Operator prepares to build delivery, take-out and catering in 2017

Red Robin Gourmet Burgers Inc. swung to a loss in the third quarter, but executives said the casual-dining chain’s renewed emphasis on value is helping to improve declining traffic trends.

Same-store sales at company-owned restaurants dropped 3.6 percent during the Oct. 2-ended quarter, driven by a 2.4-percent decline in customer counts and a 1.2-percent decrease in average check. 

However, the traffic decline at the Greenwood, Colo.-based chain was an improvement over the 3.9-percent drop in customer counts during the second quarter.

Red Robin CEO Denny Marie Post said in a call Thursday with analysts that the company has made a conscious decision to focus on value to generate top-of-mind awareness.

“We made a decision to invest and reassert our everyday value offerings beginning in Q3, consciously trading off average check,” Post said. 

The chain expanded its Tavern menu, with items priced at $6.99 and served with bottomless fries. Post said the move pushed Red Robin ahead of casual-dining competitors in performance. 

“We won’t rest until traffic is positive, and even then we won’t rest,” she said.

Post sees potential in building Red Robin’s off-premise business.

Next week, Red Robin will expand an online ordering pilot to 36 locations, she said. Two tests are underway in 20 restaurants using third-party delivery partners. The chain plans to roll out carryout, delivery and catering in late 2017.

“Off-premise is our No. 1 priority, and we have committed dedicated resources throughout our organization to bring this opportunity to life effectively and efficiently,” Post said. “Today’s guest is defining convenience as the option to choose whether to enjoy food at the restaurant, carry it out, or have that same food delivered to consume at home or over a meeting table at the office. Today’s successful restaurant is both a preferred destination and a convenient source.”

In an effort to cut costs, Red Robin has eliminated 17 primarily senior positions, Post said.

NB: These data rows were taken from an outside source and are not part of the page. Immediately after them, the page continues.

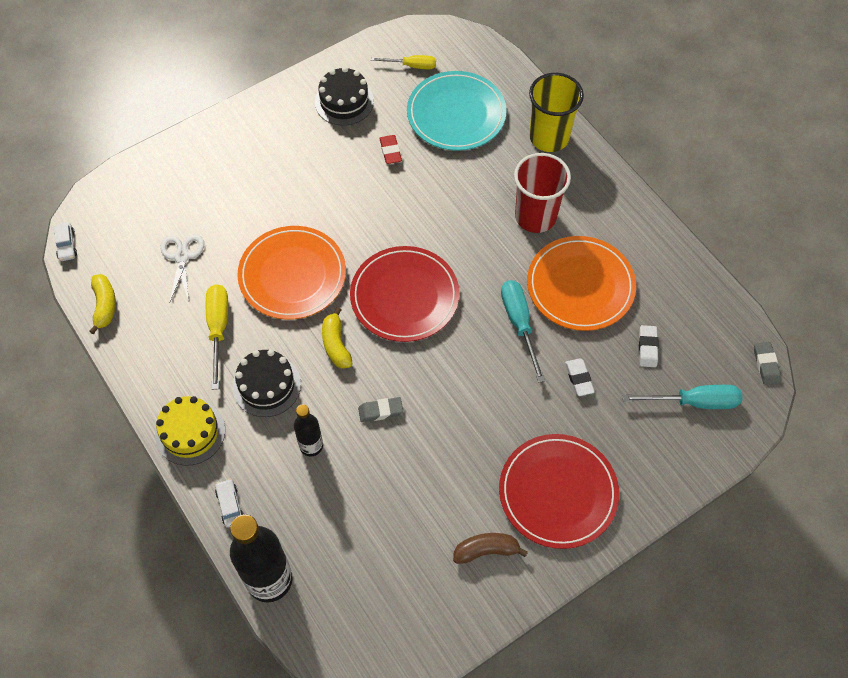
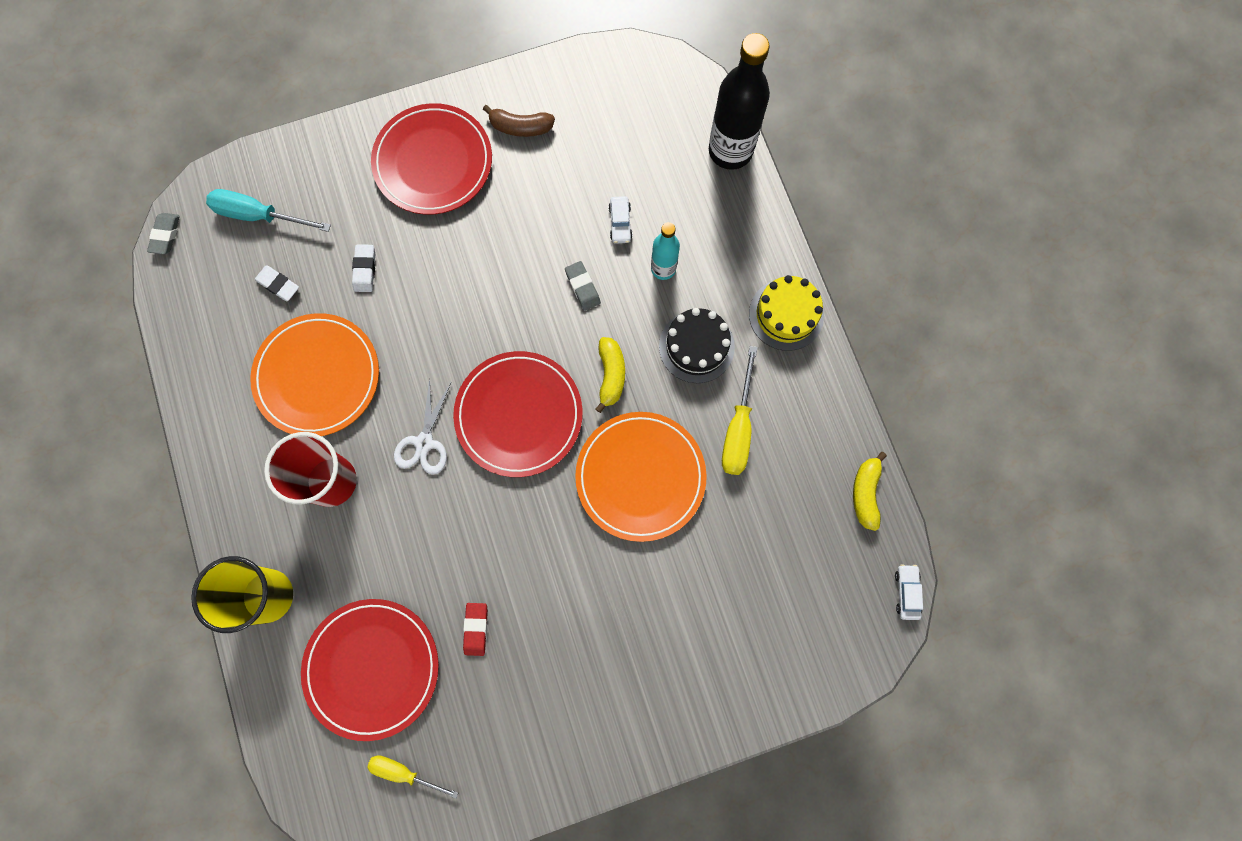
camera: 165 degrees left, 15 degrees up
white scissors [160,234,204,304] -> white scissors moved to [394,378,451,475]
white car [215,479,244,528] -> white car moved to [608,196,632,244]
black bottle [294,404,323,457] -> turquoise bottle [651,222,680,280]
black cake [315,67,374,126] -> none
grey eraser [358,397,403,422] -> grey eraser turned 60 degrees clockwise [565,261,601,311]
turquoise plate [407,71,507,151] -> red plate [301,599,439,741]
turquoise screwdriver [501,280,545,383] -> none
white eraser [639,325,659,367] -> white eraser turned 75 degrees counterclockwise [255,265,299,301]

The company also plans to close its Canadian support office by the end of the first quarter next year.

Red Robin reported a net loss of $1.3 million, or a loss of 10 cents per share, during the third quarter, compared with net income of $8.3 million, or 58 cents per share, a year ago.

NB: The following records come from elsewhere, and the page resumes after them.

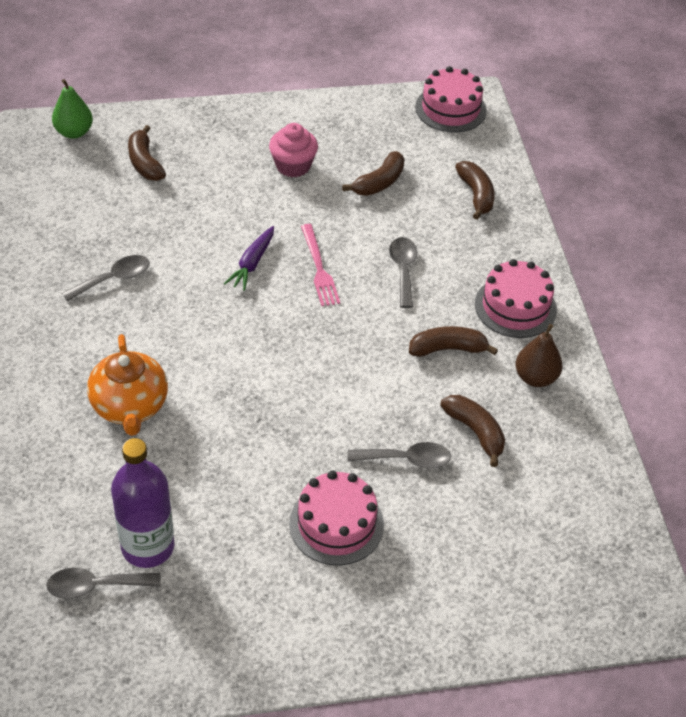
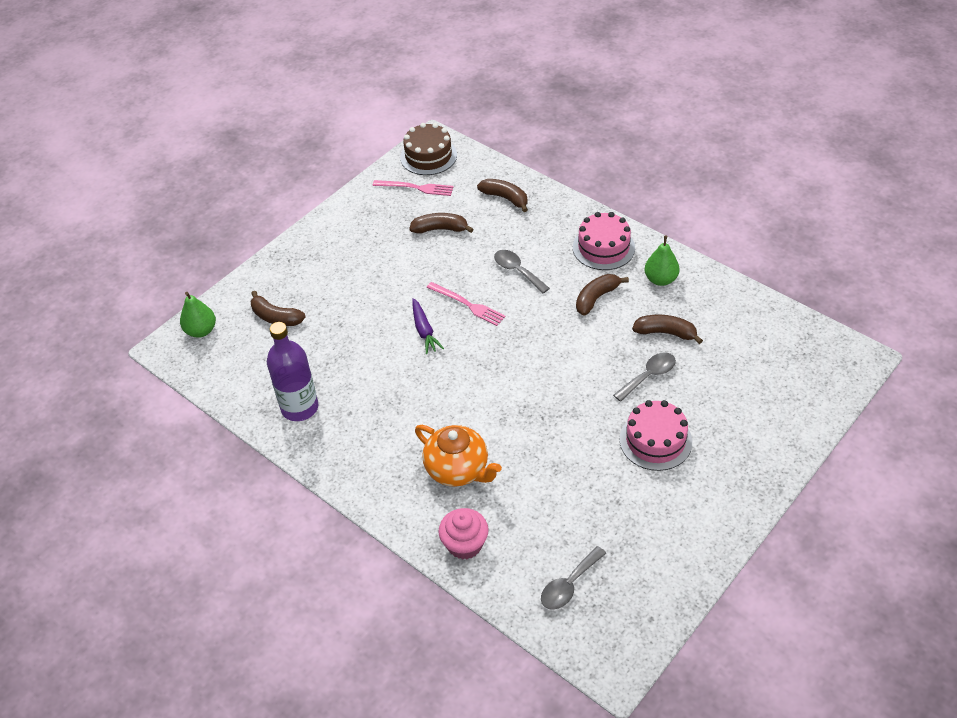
camera: 35 degrees left, 0 degrees up
grey spoon [62,255,150,301] -> none
purple bottle [111,438,175,568] -> purple bottle moved to [267,322,318,421]
pink cupcake [269,123,318,177] -> pink cupcake moved to [438,508,489,560]
brown banana [342,151,405,196] -> brown banana turned 90 degrees counterclockwise [409,213,473,234]
pink cake [415,66,487,132] -> brown cake [400,123,457,175]
brown pear [516,324,562,387] -> green pear [644,235,680,286]
none -> pink fork [373,180,454,196]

Excluding a 48-cent per-share charge for restaurant impairment and closure costs, adjusted earnings per share were 38 cents for the quarter. 

Revenue increased 4.9 percent, to $297.3 million.
Red Robin also plans to significantly reduce new unit development, opening no more than 16 units in 2017, and even fewer in 2018, down from the 30 units each year originally planned.

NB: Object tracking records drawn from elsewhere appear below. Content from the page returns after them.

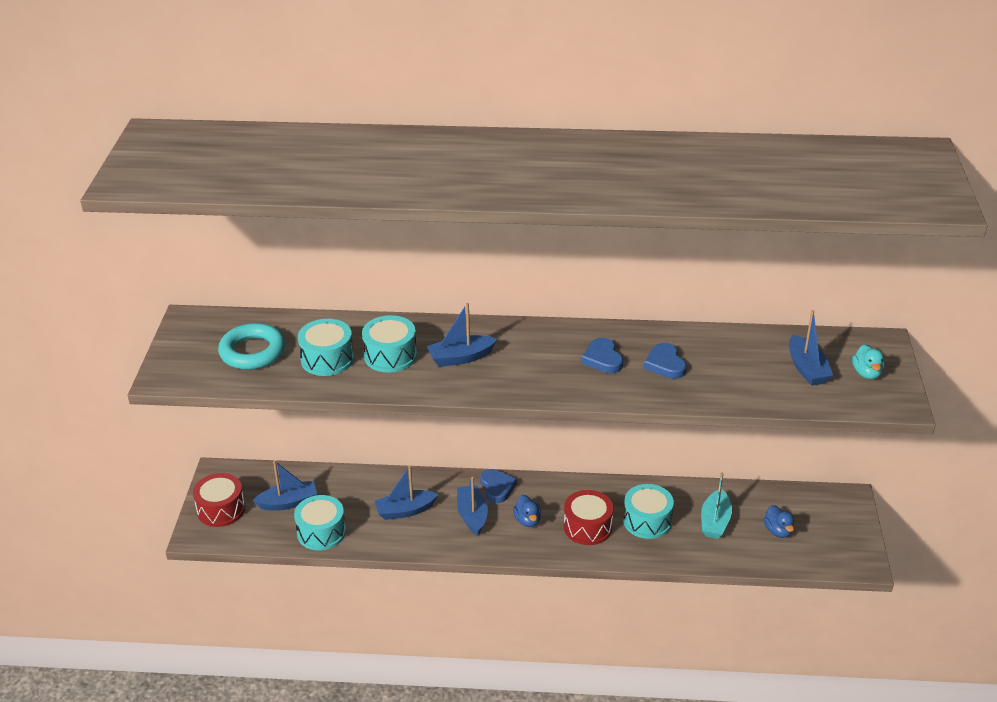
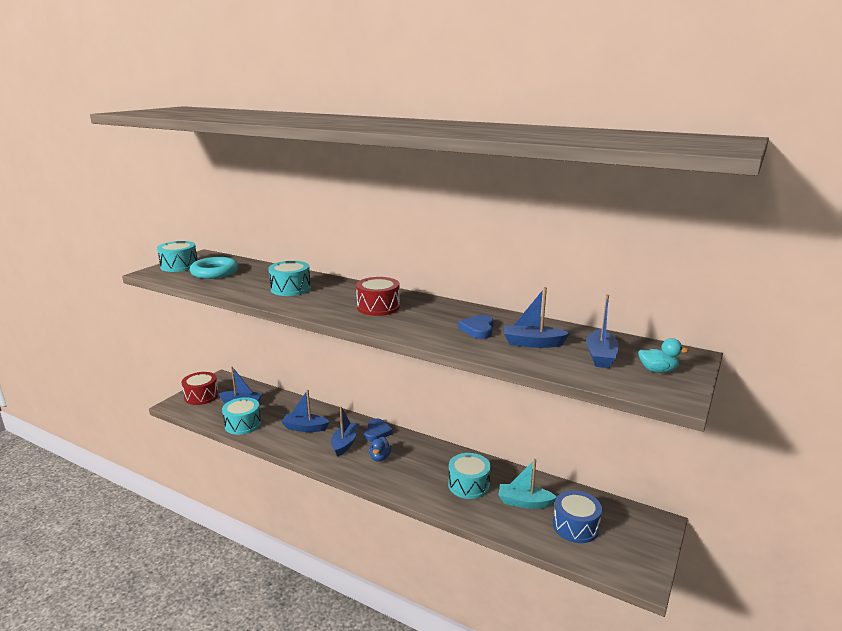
camera: 25 degrees right, 15 degrees down
turquoise drum [298,319,354,376] -> turquoise drum moved to [157,241,197,272]
blue boat [427,303,497,367] -> blue boat moved to [504,287,570,348]
red drum [564,490,614,545] -> red drum moved to [356,277,400,316]
blue heart [581,338,623,373] -> none
turquoise boat [701,472,732,539] -> turquoise boat turned 60 degrees clockwise [499,459,557,509]
blue duck [764,505,794,538] -> blue drum [553,490,602,543]
turquoise duck [852,344,884,379] -> turquoise duck turned 105 degrees counterclockwise [638,338,689,373]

The chain opened 10 new restaurants in the third quarter alone this year, for a total of 459 company-owned units, three Red Robin Burger Works locations and 86 franchised restaurants.

During the quarter, Red Robin said it will close nine existing fast-casual Burger Works units, and rebrand the remaining three locations as Red Robin Express.

For the fourth quarter, Red Robin expects revenue to grow between 4 percent and 6 percent, driven by increased operating weeks, but partially offset by the expected decline in same-store sales of between 1.5 percent and 3.5 percent, including expectations of traffic declines between 1 percent and 3 percent.